Снова Алина уселась за фортепьяно. Аннет, Зизи и Нетти стали позади инструмента. Прасковья Александровна сделала рукой знак они запели модный романс "Стонет сизый голубочек" на слова знаменитого поэта Дмитриева.
Пушкин и Алексей Вульф аплодировали.
XVIII
Небо затянуло, и повалил снег - да так, будто спешил наверстать упущенное: падал день и ночь то пушистыми хлопьями, то мелкой крупой, которую подхватывал и мел ветер, то непроницаемой пеленой, и, когда Пушкин вышел на крыльцо, снегом уже завалило ступени крыльца: шагай туда, где прежде были площадки, аллейки, дерновый круг. Кучер Пётр разгребал лопатой подъездные дорожки. Собаки чистились, валяясь на спинах. Кусты и ветви деревьев отяжелели. И какая-то особая белизна разлилась и будто бы полыхала вокруг. Но над укрывшейся снегом землёй дышали свирепые крещенские морозы.

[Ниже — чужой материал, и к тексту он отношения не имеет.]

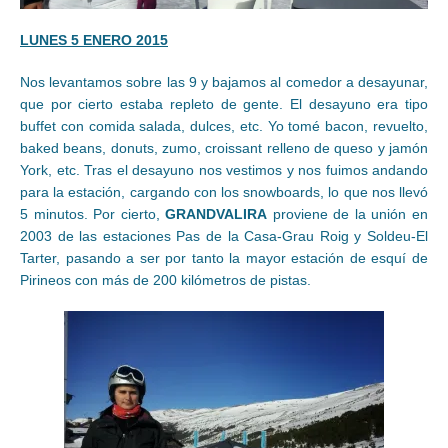
LUNES 5 ENERO 2015
Nos levantamos sobre las 9 y bajamos al comedor a desayunar,
que por cierto estaba repleto de gente. El desayuno era tipo
buffet con comida salada, dulces, etc. Yo tomé bacon, revuelto,
baked beans, donuts, zumo, croissant relleno de queso y jamón
York, etc. Tras el desayuno nos vestimos y nos fuimos andando
para la estación, cargando con los snowboards, lo que nos llevó
5 minutos. Por cierto,
GRANDVALIRA
proviene de la unión en
2003 de las estaciones Pas de la Casa-Grau Roig y Soldeu-El
Tarter, pasando a ser por tanto la mayor estación de esquí de
Pirineos con más de 200 kilómetros de pistas.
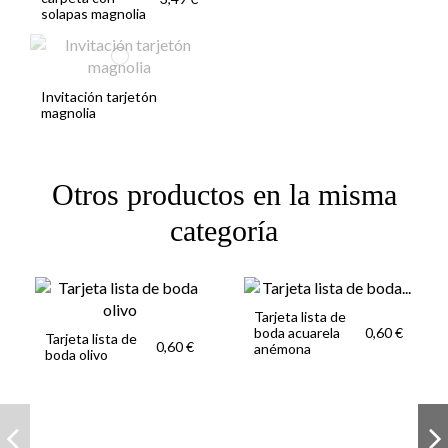
solapas magnolia
Invitación tarjetón
magnolia
Otros productos en la misma
categoría
Tarjeta lista de
boda acuarela
0,60 €
Tarjeta lista de
0,60 €
anémona
boda olivo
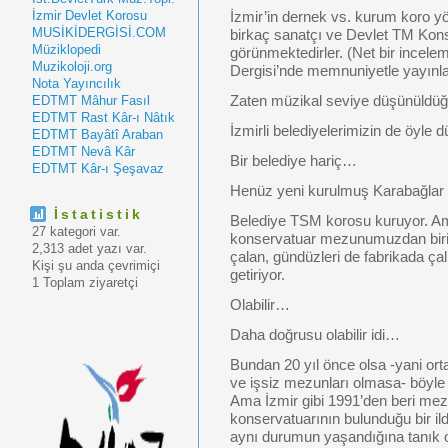
İzmir Devlet Korosu
İzmir’in dernek vs. kurum koro yö
MUSİKİDERGİSİ.COM
birkaç sanatçı ve Devlet TM Konse
Müziklopedi
görünmektedirler. (Net bir incele
Muzikoloji.org
Dergisi’nde memnuniyetle yayınla
Nota Yayıncılık
EDTMT Mâhur Fasıl
Zaten müzikal seviye düşünüldüğü
EDTMT Rast Kâr-ı Nâtık
İzmirli belediyelerimizin de öyle
EDTMT Bayâtî Araban
EDTMT Nevâ Kâr
Bir belediye hariç…
EDTMT Kâr-ı Şeşavaz
Henüz yeni kurulmuş Karabağlar 
İstatistik
Belediye TSM korosu kuruyor. A
27 kategori var.
konservatuar mezunumuzdan birini
2,313 adet yazı var.
çalan, gündüzleri de fabrikada ça
Kişi şu anda çevrimiçi
getiriyor.
1 Toplam ziyaretçi
Olabilir…
Daha doğrusu olabilir idi…
Bundan 20 yıl önce olsa -yani or
ve işsiz mezunları olmasa- böyle
Ama İzmir gibi 1991’den beri me
konservatuarının bulunduğu bir ild
aynı durumun yaşandığına tanık 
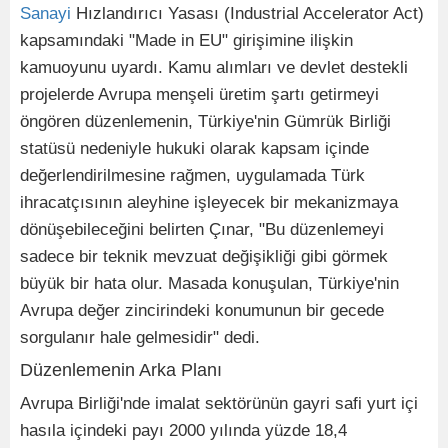
Sanayi
Hızlandırıcı Yasası (Industrial Accelerator Act)
kapsamındaki "Made in EU" girişimine ilişkin
kamuoyunu uyardı. Kamu alımları ve devlet destekli
projelerde Avrupa menşeli üretim şartı getirmeyi
öngören düzenlemenin, Türkiye'nin Gümrük Birliği
statüsü nedeniyle hukuki olarak kapsam içinde
değerlendirilmesine rağmen, uygulamada Türk
ihracatçısının aleyhine işleyecek bir mekanizmaya
dönüşebileceğini belirten Çınar, "Bu düzenlemeyi
sadece bir teknik mevzuat değişikliği gibi görmek
büyük bir hata olur. Masada konuşulan, Türkiye'nin
Avrupa değer zincirindeki konumunun bir gecede
sorgulanır hale gelmesidir" dedi.
Düzenlemenin Arka Planı
Avrupa Birliği'nde imalat sektörünün gayri safi yurt içi
hasıla içindeki payı 2000 yılında yüzde 18,4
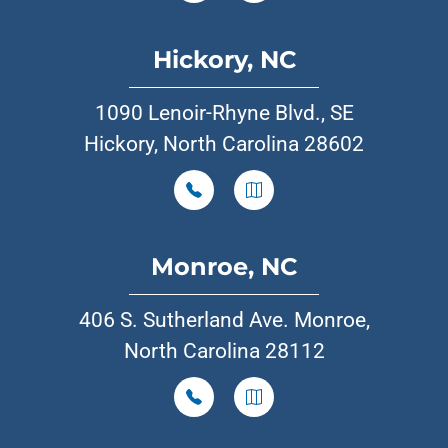
Hickory, NC
1090 Lenoir-Rhyne Blvd., SE
Hickory, North Carolina 28602
Monroe, NC
406 S. Sutherland Ave. Monroe,
North Carolina 28112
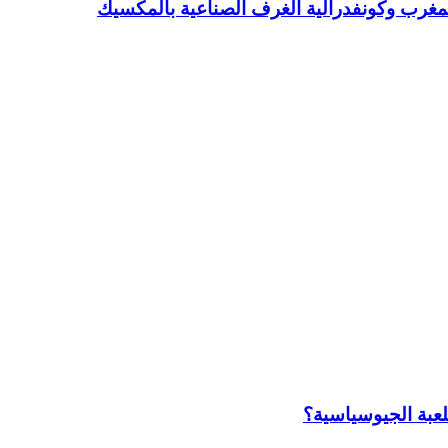
المغرب وكونفدرالية الغرف الصناعية بالمكسيك
اللعبة الجيوسياسية؟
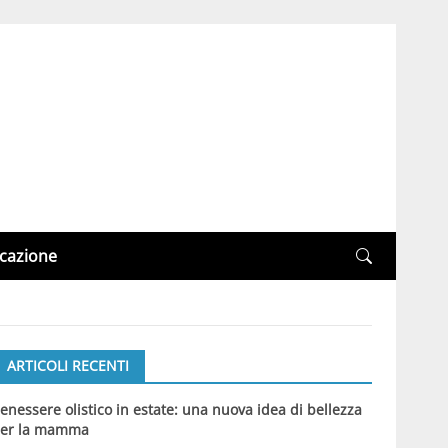
cazione
ARTICOLI RECENTI
enessere olistico in estate: una nuova idea di bellezza
er la mamma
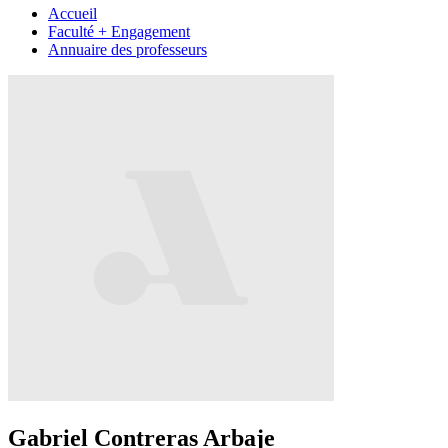
Accueil
Faculté + Engagement
Annuaire des professeurs
Gabriel Contreras Arbaje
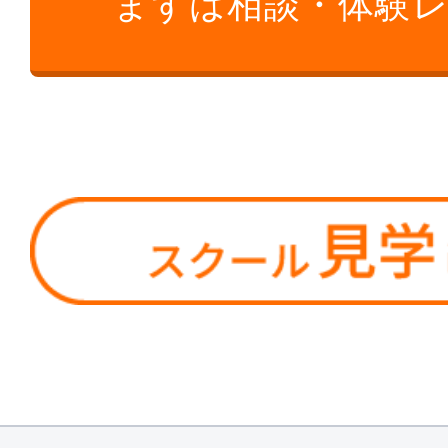
まずは相談・体験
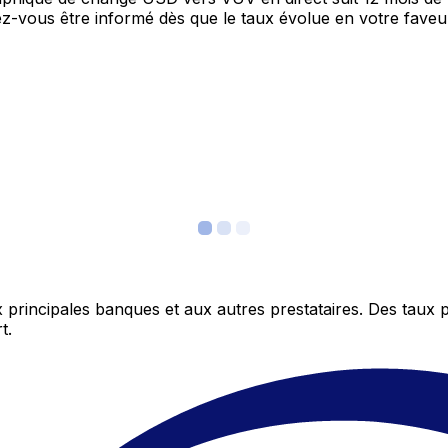
itez-vous être informé dès que le taux évolue en votre fav
 principales banques et aux autres prestataires. Des taux 
t.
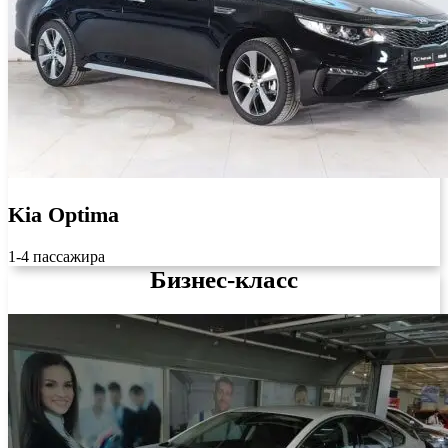
Kia Optima
1-4 пассажира
Бизнес-класс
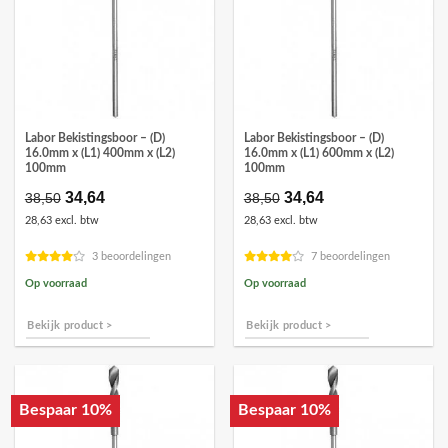
Labor Bekistingsboor – (D)
Labor Bekistingsboor – (D)
16.0mm x (L1) 400mm x (L2)
16.0mm x (L1) 600mm x (L2)
100mm
100mm
Oorspronkelijke
34,64
Huidige
Oorspronkelijke
34,64
Huidige
38,50
38,50
prijs
prijs
prijs
prijs
28,63 excl. btw
28,63 excl. btw
was:
is:
was:
is:
€38,50.
€34,64.
€38,50.
€34,64.
3 beoordelingen
7 beoordelingen
Op voorraad
Op voorraad
Bekijk product >
Bekijk product >
Bespaar 10%
Bespaar 10%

Арина Родионовна - в платке, шушуне и валенках - ходила по дерновому кругу и собирала в корытце снег.
- Это ты зачем, мамушка? - поинтересовался Пушкин.
- А для умывания, беленький ты мой, - пояснила старушка. - Это снег крещенский, и вода из него от недугов. - И опять зачерпнула корытцем.
Её рукой на притолоках и дверях дома мелом начертаны были кресты.
- Выводить? - спросил Пётр, опираясь на лопату. Лошадь всегда была наготове.